Au début des années 90, un livre de Marx termine plus souvent à la poubelle que sur une table de librairie. Et l’ensemble de la critique sociale, bien au-delà du marxisme, souffre de cette dynamique. En Allemagne, on brûle physiquement des tonnes de livres édités en Allemagne de l’Est. Bien entendu, la résistance au capitalisme, qui en définitive n’a jamais cessé, va peu à peu reprendre ses droits, trouvant dans des générations nouvelles une vigueur insoupçonnée. Encore une fois le livre va suivre le mouvement et une pléthore d’ouvrages qu’on croyait démodés vont ressurgir. Des nouvelles maisons d’éditions radicales émergent. C’est cette dynamique qui a poussé les Editions Aden à voir le jour. Mais un nouvel autodafé bien plus efficace, plus sournois se fait jour. La transformation du livre, de tous les livres, en marchandise.
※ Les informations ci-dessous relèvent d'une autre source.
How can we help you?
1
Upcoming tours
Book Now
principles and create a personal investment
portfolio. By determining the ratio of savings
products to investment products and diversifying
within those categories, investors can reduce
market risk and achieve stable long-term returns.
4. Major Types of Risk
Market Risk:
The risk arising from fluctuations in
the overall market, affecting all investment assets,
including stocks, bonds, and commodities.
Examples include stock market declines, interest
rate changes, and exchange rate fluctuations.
Les marchands qui aujourd’hui dominent le livre sont les inquisiteurs modernes. En confinant le livre à un rôle purement commercial, ils allument le bûcher. Ils éditent des millions de livres qui inondent les espaces des librairies. Leurs armées tirent à coups de publicités, de marketing, de copinages dans les grands journaux. Conséquences: la dissidence éditoriale est écrasée et la bibliodiversité menacée. Cette armée n’hésite pas, pour achever sa victoire, à commercialiser la critique même du commerce et donc du capitalisme pourvu qu’elle rapporte. De fusion en fusion, on peut voir, sans que cela suscite révolte ou critiques majeures, un grand marchand d’armes devenir propriétaire du très beau fond des Editions Maspero (Malcolm X, Fanon, Guevara, Guérin, Lissagaray). Editer des livres dans notre coin, nous aurait condamnés. Il fallait réagir. C’est pourquoi les Editions Aden sont inséparables de leur structure de diffusion-distribution mise sur pied en Belgique. Le but : rassembler des éditeurs de même philosophie politique, ou qui travaillent en marge, ou publient des livres alternatifs (que ce soit dans le domaine du roman graphique, de la littérature ou évidemment des essais) afin de peser de tout notre poids collectif sur les librairies pour grignoter des espaces au rouleau compresseur de l’idéologie dominante. Les Editions Aden tentent d’inoculer la lutte de classe au cœur même des espaces feutrés des librairies. N’hésitez pas à découvrir notre catalogue animé par la mémoire des luttes sociales et notre confiance dans les possibilités qu’offre le livre dans le long combat à venir pour l’émancipation humaine…

Gilles Martin

1. Polastron, Livres en feu, Denöel, 2004, p. 14.